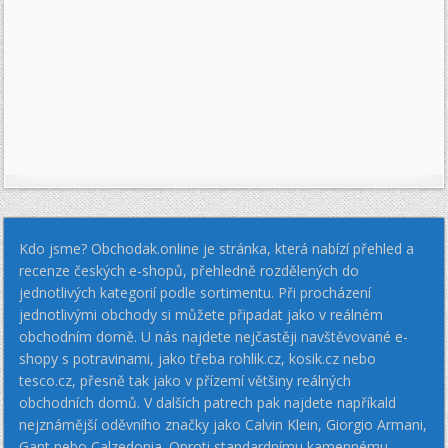
Kdo jsme? Obchodak.online je stránka, která nabízí přehled a
recenze českých e-shopů, přehledně rozdělených do
jednotlivých kategorií podle sortimentu. Při procházení
jednotlivými obchody si můžete připadat jako v reálném
obchodním domě. U nás najdete nejčastěji navštěvované e-
shopy s potravinami, jako třeba rohlik.cz, kosik.cz nebo
tesco.cz, přesně tak jako v přízemí většiny reálných
obchodních domů. V dalších patrech pak najdete napříkald
nejznámější oděvního značky jako Calvin Klein, Giorgio Armani,
Gant nebo Calzedonia. Oproti standardnímu kamennému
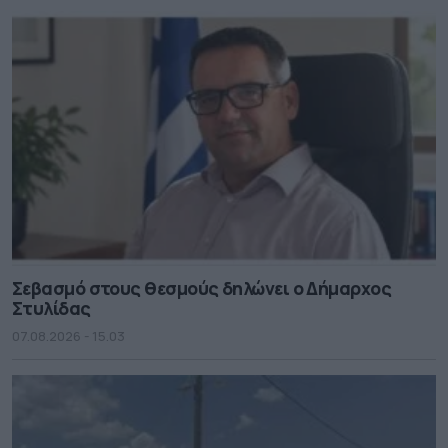
Σεβασμό στους θεσμούς δηλώνει ο Δήμαρχος
Στυλίδας
07.08.2026 - 15.03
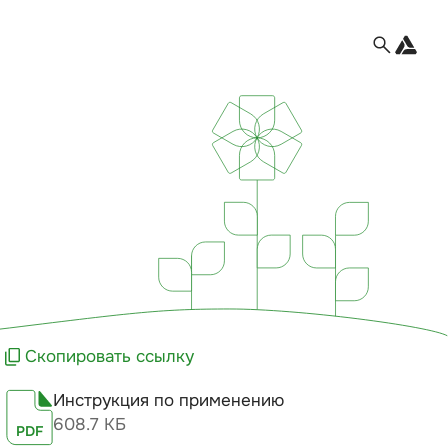
Скопировать ссылку
Инструкция по применению
608.7 КБ
PDF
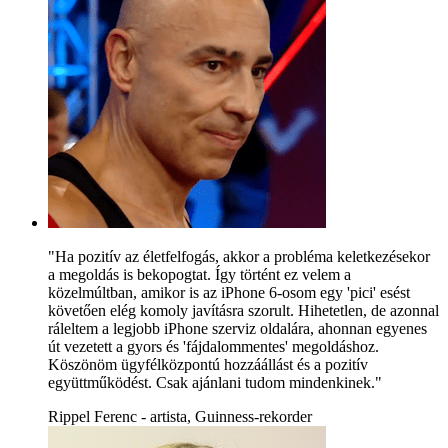
"Ha pozitív az életfelfogás, akkor a probléma keletkezésekor
a megoldás is bekopogtat. Így történt ez velem a
közelmúltban, amikor is az iPhone 6-osom egy 'pici' esést
követően elég komoly javításra szorult. Hihetetlen, de azonnal
ráleltem a legjobb iPhone szerviz oldalára, ahonnan egyenes
út vezetett a gyors és 'fájdalommentes' megoldáshoz.
Köszönöm ügyfélközpontú hozzáállást és a pozitív
együttműködést. Csak ajánlani tudom mindenkinek."
Rippel Ferenc - artista, Guinness-rekorder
▬▬▬
* What is required
Please print the lines from the one containing "Скопировать ссылку" through the last line above, both included, without the pictures.

* Reply
Скопировать ссылку
Инструкция по применению
608.7 КБ
PDF
"Ha pozitív az életfelfogás, akkor a probléma keletkezésekor
a megoldás is bekopogtat. Így történt ez velem a
közelmúltban, amikor is az iPhone 6-osom egy 'pici' esést
követően elég komoly javításra szorult. Hihetetlen, de azonnal
ráleltem a legjobb iPhone szerviz oldalára, ahonnan egyenes
út vezetett a gyors és 'fájdalommentes' megoldáshoz.
Köszönöm ügyfélközpontú hozzáállást és a pozitív
együttműködést. Csak ajánlani tudom mindenkinek."
Rippel Ferenc - artista, Guinness-rekorder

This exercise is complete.